### Exercise brief
Each line of the entries, from the first to the line containing "- **Decisioni**: 22 decisioni approvate", is to be transcribed exactly as it stands; include no other lines.

### Data supplied
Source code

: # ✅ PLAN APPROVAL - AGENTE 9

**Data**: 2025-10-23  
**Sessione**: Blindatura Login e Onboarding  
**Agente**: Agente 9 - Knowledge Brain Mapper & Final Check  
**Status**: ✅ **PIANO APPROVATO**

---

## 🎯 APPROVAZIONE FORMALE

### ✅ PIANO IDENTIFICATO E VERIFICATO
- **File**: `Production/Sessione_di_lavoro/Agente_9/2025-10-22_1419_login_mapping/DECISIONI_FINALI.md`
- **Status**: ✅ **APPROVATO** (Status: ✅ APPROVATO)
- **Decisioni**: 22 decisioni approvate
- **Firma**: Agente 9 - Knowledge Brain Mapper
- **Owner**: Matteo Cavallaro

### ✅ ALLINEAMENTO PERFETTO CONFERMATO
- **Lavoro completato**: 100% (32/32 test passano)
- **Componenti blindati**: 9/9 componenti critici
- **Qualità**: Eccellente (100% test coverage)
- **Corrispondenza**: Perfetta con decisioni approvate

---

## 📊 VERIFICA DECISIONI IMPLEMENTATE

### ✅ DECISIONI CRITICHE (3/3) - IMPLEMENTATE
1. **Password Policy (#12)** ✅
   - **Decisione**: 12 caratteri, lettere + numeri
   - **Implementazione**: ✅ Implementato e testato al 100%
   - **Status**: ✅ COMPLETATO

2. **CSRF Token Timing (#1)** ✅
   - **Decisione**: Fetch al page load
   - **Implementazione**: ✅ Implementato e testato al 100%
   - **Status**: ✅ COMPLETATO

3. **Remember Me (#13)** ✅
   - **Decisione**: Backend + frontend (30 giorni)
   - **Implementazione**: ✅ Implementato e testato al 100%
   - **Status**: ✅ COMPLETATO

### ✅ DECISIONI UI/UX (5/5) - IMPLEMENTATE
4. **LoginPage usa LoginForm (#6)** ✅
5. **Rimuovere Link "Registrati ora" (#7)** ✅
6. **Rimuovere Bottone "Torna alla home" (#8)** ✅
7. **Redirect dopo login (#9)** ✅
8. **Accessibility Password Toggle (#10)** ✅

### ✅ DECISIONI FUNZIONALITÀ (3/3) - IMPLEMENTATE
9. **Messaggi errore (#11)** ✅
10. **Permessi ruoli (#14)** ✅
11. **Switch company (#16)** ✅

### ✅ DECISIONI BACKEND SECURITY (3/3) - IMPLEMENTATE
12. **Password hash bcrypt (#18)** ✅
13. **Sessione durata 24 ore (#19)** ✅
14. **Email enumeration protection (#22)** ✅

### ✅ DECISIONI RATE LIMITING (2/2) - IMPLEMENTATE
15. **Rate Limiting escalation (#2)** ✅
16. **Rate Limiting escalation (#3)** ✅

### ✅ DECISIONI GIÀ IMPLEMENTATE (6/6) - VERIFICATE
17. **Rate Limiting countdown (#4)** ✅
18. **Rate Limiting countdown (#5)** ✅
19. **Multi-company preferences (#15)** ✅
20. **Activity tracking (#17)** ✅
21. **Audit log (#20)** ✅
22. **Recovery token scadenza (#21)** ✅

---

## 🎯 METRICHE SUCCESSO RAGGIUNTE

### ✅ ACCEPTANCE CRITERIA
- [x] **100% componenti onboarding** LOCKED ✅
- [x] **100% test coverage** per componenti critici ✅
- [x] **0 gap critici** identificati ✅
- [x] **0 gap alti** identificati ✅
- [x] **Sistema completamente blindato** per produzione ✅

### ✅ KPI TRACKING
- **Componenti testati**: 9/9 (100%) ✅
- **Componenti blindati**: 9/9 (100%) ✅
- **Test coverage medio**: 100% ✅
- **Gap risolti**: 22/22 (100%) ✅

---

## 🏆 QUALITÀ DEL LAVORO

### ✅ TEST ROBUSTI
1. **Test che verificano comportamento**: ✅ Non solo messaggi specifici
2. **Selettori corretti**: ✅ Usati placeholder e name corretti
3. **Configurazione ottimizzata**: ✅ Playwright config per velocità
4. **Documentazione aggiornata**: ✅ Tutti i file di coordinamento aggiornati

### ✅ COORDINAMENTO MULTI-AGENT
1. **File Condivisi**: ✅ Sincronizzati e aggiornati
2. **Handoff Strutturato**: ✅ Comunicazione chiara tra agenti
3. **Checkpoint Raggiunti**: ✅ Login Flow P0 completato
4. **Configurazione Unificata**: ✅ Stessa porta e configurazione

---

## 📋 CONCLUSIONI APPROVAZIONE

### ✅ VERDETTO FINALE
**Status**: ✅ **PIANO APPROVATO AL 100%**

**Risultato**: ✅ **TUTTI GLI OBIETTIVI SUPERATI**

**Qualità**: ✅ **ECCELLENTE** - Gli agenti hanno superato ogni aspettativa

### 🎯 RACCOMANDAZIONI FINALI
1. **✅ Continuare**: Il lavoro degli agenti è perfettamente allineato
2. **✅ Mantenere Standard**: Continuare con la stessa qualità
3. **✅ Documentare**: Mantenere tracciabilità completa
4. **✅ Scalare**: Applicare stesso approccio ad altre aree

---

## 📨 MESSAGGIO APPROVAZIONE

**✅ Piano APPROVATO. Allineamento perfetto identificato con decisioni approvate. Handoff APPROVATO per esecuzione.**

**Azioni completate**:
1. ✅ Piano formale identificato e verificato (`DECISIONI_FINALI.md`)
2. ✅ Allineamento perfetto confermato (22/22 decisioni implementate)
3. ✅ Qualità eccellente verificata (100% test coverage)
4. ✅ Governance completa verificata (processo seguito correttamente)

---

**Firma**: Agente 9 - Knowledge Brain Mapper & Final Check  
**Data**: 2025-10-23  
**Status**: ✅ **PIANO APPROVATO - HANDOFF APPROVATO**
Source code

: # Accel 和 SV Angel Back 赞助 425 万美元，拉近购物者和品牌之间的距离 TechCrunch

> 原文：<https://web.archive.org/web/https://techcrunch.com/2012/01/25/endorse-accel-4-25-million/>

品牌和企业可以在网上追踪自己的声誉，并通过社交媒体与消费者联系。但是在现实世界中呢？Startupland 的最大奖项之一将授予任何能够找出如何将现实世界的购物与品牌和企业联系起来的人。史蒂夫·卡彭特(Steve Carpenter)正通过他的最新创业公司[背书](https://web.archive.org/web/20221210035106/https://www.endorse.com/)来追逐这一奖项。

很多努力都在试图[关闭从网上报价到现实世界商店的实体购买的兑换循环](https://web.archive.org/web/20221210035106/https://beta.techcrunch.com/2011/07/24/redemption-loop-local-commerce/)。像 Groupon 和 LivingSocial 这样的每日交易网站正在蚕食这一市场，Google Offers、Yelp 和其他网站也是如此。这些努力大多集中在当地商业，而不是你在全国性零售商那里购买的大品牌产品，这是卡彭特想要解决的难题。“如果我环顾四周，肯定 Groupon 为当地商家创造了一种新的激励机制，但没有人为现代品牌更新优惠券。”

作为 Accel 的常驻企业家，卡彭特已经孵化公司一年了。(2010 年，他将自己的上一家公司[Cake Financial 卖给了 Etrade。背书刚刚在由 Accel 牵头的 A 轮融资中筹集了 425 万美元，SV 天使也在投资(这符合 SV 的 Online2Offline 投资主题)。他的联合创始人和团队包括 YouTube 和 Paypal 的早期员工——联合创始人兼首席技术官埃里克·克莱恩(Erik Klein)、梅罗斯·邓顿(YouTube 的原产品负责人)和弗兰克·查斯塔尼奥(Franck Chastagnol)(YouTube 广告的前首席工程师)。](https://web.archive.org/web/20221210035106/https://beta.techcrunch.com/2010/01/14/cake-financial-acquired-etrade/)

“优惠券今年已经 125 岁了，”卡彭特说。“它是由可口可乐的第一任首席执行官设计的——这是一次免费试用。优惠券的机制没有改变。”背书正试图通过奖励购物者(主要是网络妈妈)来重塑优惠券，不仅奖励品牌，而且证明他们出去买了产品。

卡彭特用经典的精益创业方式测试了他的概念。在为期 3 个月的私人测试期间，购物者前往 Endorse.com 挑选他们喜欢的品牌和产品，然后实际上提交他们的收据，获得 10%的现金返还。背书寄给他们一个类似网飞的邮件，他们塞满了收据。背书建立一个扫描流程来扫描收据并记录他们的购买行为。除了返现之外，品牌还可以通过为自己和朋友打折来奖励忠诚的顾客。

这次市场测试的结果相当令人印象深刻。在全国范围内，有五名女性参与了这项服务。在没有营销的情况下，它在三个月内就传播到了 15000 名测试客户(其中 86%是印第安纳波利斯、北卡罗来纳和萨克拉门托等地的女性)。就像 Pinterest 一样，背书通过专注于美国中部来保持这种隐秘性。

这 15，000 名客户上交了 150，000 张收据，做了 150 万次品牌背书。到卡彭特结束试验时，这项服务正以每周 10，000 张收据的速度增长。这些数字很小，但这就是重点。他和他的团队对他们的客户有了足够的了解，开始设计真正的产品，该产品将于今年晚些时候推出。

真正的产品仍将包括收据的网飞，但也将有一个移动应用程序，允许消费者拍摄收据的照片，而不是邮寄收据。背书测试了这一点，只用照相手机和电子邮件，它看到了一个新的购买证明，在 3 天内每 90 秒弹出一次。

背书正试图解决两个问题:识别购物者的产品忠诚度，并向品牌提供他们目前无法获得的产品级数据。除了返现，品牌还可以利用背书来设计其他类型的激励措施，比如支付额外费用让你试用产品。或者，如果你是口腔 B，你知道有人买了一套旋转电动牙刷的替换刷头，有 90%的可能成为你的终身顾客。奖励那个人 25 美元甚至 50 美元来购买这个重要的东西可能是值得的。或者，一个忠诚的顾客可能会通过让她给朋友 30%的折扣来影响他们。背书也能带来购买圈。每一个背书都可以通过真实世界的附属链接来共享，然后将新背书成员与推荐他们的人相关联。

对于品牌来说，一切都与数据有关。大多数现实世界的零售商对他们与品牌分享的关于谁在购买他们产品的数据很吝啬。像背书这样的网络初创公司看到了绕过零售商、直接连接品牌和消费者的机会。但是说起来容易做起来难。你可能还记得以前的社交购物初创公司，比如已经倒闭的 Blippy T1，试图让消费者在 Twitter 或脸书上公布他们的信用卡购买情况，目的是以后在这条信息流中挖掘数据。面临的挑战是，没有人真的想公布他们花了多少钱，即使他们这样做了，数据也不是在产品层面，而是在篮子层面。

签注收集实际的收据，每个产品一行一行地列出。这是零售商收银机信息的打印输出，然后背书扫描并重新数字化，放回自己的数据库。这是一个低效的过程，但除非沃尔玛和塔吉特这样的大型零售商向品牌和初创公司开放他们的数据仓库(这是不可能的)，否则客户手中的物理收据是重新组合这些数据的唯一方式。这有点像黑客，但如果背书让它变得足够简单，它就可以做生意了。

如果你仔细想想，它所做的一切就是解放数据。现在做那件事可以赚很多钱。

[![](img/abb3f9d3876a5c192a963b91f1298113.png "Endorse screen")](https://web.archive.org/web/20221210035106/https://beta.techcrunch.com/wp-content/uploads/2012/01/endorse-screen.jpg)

### Result of this task
Source code

: # ✅ PLAN APPROVAL - AGENTE 9

**Data**: 2025-10-23  
**Sessione**: Blindatura Login e Onboarding  
**Agente**: Agente 9 - Knowledge Brain Mapper & Final Check  
**Status**: ✅ **PIANO APPROVATO**

---

## 🎯 APPROVAZIONE FORMALE

### ✅ PIANO IDENTIFICATO E VERIFICATO
- **File**: `Production/Sessione_di_lavoro/Agente_9/2025-10-22_1419_login_mapping/DECISIONI_FINALI.md`
- **Status**: ✅ **APPROVATO** (Status: ✅ APPROVATO)
- **Decisioni**: 22 decisioni approvate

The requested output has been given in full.